──────── Given entries ────────
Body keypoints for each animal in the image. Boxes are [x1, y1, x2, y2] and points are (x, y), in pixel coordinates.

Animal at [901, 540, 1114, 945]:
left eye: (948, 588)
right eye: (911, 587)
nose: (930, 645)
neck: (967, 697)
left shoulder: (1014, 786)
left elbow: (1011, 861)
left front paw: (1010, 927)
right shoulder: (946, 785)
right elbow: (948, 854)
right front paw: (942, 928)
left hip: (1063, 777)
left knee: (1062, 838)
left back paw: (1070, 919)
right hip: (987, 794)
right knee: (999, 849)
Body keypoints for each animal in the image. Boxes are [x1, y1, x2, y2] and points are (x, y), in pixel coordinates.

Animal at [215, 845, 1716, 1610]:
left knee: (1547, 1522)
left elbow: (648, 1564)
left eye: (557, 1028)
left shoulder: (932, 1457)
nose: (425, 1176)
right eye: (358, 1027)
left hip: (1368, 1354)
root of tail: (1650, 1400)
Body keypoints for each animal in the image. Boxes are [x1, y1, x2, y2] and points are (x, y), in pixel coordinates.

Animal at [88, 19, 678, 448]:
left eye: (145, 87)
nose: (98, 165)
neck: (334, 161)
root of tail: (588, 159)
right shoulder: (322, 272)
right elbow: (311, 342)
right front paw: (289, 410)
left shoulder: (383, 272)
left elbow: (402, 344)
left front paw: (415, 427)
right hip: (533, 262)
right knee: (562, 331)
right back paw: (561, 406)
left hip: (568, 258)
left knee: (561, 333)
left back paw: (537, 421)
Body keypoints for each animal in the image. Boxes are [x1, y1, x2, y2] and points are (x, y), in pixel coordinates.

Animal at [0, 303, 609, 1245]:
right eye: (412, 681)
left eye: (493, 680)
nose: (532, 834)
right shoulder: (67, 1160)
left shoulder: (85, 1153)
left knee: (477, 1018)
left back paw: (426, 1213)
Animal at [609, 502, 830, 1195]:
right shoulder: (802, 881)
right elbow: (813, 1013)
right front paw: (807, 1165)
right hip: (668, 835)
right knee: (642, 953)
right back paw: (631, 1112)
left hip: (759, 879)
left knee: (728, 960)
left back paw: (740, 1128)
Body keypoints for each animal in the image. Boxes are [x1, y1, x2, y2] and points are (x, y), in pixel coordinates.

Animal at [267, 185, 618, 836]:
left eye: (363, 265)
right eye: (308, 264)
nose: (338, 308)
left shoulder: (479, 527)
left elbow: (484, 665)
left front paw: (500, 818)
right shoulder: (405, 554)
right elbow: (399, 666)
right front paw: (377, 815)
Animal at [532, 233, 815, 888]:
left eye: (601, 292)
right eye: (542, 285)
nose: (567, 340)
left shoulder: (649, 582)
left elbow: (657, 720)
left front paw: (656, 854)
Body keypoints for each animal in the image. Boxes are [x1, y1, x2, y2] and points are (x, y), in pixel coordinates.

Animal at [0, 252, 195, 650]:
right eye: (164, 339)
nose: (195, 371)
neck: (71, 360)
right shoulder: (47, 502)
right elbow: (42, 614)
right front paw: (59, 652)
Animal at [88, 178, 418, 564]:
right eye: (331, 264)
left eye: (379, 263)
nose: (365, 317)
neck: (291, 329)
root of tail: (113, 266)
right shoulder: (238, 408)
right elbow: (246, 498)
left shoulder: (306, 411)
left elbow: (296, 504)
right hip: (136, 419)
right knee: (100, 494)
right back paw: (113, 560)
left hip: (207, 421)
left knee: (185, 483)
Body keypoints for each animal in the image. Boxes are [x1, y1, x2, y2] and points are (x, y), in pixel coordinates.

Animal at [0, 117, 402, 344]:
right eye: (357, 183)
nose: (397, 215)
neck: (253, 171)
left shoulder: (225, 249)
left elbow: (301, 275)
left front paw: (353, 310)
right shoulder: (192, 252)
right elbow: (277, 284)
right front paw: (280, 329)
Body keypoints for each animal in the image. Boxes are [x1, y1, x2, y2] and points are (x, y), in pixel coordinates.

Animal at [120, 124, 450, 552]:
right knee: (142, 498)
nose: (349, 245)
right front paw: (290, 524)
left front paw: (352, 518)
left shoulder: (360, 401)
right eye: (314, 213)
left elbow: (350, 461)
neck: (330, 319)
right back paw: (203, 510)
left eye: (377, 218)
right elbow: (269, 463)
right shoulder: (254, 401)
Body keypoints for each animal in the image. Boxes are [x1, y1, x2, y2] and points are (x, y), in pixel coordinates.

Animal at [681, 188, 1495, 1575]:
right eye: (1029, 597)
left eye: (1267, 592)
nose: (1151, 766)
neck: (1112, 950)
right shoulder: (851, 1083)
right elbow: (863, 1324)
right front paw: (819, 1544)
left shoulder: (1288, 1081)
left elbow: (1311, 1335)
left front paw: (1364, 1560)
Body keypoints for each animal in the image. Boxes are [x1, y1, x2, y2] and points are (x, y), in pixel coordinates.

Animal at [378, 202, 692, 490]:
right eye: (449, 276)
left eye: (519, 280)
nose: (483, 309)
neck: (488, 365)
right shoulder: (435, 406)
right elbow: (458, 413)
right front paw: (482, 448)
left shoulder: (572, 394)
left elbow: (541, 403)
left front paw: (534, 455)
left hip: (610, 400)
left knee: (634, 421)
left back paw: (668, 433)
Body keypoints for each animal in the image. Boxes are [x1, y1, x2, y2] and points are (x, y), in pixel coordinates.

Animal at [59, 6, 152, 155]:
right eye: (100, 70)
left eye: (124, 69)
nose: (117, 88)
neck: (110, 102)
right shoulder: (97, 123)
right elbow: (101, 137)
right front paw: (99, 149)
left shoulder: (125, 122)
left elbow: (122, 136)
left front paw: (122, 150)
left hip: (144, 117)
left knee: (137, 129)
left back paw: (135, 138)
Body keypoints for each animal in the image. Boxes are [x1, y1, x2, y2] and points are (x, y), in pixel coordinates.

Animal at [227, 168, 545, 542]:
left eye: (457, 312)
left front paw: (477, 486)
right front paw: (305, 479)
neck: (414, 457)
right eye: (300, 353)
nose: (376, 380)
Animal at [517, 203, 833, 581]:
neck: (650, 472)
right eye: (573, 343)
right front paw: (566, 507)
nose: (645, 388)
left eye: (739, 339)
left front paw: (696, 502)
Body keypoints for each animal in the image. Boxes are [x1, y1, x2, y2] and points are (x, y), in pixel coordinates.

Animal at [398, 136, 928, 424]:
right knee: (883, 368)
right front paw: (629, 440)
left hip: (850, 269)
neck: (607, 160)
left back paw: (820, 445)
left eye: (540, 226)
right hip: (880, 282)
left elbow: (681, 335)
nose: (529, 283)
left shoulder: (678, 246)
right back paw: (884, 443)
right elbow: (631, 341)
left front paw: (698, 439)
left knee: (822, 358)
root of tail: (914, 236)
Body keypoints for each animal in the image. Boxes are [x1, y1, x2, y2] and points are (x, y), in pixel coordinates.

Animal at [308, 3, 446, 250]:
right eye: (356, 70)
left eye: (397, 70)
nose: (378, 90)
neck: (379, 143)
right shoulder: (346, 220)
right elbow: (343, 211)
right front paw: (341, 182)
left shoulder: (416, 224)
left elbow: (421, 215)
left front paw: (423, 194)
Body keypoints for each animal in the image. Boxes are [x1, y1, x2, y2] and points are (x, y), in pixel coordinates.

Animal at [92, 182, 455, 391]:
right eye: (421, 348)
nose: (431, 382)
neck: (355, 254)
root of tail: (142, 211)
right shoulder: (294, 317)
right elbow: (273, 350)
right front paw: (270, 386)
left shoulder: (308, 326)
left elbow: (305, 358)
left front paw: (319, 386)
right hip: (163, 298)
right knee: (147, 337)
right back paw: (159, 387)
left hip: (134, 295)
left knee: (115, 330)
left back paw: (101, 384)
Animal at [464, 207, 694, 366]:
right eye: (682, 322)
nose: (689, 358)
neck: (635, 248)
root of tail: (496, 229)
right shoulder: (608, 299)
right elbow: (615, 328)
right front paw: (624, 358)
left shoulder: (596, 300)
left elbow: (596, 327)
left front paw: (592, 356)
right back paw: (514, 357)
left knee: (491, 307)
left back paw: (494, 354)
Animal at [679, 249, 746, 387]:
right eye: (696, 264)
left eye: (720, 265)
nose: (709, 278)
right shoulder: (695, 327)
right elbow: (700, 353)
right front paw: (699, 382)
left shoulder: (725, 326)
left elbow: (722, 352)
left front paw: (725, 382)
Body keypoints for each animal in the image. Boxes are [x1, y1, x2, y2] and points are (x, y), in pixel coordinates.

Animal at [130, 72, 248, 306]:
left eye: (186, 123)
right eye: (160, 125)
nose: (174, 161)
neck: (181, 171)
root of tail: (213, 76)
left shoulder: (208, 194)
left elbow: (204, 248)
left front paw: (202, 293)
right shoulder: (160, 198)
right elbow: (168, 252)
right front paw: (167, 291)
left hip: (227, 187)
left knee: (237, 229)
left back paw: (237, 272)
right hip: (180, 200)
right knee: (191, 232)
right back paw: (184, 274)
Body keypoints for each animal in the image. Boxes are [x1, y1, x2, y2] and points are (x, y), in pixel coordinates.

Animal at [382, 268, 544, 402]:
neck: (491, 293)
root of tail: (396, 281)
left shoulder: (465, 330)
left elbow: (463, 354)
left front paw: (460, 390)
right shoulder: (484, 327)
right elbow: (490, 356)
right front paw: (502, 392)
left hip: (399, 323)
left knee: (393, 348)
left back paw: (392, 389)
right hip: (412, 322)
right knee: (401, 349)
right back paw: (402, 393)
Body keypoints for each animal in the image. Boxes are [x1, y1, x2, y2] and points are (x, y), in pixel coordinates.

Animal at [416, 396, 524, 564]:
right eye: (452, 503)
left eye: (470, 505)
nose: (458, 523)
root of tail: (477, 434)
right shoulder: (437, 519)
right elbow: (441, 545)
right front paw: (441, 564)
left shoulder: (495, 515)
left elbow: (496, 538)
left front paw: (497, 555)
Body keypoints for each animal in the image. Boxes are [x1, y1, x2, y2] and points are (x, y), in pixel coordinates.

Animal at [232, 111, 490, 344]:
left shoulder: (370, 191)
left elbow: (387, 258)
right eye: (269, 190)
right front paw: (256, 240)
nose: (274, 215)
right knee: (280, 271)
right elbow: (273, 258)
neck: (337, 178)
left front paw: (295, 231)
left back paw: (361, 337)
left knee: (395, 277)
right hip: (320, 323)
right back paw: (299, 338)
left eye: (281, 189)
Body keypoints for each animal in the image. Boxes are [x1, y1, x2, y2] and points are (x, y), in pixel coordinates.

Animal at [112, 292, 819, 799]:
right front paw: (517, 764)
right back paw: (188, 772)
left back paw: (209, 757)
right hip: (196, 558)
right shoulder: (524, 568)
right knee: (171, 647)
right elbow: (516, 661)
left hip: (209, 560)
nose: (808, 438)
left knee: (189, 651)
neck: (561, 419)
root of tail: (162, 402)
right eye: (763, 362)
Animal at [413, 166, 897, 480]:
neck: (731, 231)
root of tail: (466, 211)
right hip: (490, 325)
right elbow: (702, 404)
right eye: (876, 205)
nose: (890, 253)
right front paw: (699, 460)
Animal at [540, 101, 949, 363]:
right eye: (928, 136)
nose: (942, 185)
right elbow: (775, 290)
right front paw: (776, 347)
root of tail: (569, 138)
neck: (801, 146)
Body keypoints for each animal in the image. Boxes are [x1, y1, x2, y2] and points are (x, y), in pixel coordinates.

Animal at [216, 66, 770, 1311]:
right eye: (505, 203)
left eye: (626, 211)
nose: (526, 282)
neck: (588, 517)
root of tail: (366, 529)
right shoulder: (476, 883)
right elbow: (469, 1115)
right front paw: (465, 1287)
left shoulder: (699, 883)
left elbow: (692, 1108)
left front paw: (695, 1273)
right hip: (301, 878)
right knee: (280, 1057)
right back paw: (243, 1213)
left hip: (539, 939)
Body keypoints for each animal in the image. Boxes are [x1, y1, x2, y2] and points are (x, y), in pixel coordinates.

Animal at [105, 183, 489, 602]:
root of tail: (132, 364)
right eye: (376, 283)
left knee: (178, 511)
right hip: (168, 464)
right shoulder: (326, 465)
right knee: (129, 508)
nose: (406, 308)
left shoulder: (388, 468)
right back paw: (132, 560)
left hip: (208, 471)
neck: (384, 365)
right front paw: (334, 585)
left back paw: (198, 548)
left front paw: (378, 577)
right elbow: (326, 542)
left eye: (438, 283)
────────
Problem details:
Both end lines included, restate word for word the lines above from the line with "right hip: (136, 419)" to the line with "right shoulder: (97, 123)", and nothing else.

Solution:
right hip: (136, 419)
right knee: (100, 494)
right back paw: (113, 560)
left hip: (207, 421)
left knee: (185, 483)
Body keypoints for each animal in the image. Boxes are [x1, y1, x2, y2] and points are (x, y), in pixel coordinates.

Animal at [0, 117, 402, 344]:
right eye: (357, 183)
nose: (397, 215)
neck: (253, 171)
left shoulder: (225, 249)
left elbow: (301, 275)
left front paw: (353, 310)
right shoulder: (192, 252)
right elbow: (277, 284)
right front paw: (280, 329)
Body keypoints for each animal in the image. Boxes are [x1, y1, x2, y2] and points are (x, y), in pixel coordinates.

Animal at [120, 124, 450, 552]:
right knee: (142, 498)
nose: (349, 245)
right front paw: (290, 524)
left front paw: (352, 518)
left shoulder: (360, 401)
right eye: (314, 213)
left elbow: (350, 461)
neck: (330, 319)
right back paw: (203, 510)
left eye: (377, 218)
right elbow: (269, 463)
right shoulder: (254, 401)
Body keypoints for each animal in the image. Boxes are [x1, y1, x2, y2] and points are (x, y), in pixel coordinates.

Animal at [681, 188, 1495, 1575]:
right eye: (1029, 597)
left eye: (1267, 592)
nose: (1151, 766)
neck: (1112, 950)
right shoulder: (851, 1083)
right elbow: (863, 1324)
right front paw: (819, 1544)
left shoulder: (1288, 1081)
left elbow: (1311, 1335)
left front paw: (1364, 1560)
Body keypoints for each animal in the image. Boxes are [x1, y1, x2, y2] and points are (x, y), in pixel coordinates.

Animal at [378, 202, 692, 490]:
right eye: (449, 276)
left eye: (519, 280)
nose: (483, 309)
neck: (488, 365)
right shoulder: (435, 406)
right elbow: (458, 413)
right front paw: (482, 448)
left shoulder: (572, 394)
left elbow: (541, 403)
left front paw: (534, 455)
left hip: (610, 400)
left knee: (634, 421)
left back paw: (668, 433)
Body keypoints for each animal in the image. Boxes are [x1, y1, x2, y2] and points are (x, y), in pixel coordinates.

Animal at [59, 6, 152, 155]:
right eye: (100, 70)
left eye: (124, 69)
nose: (117, 88)
neck: (110, 102)
right shoulder: (97, 123)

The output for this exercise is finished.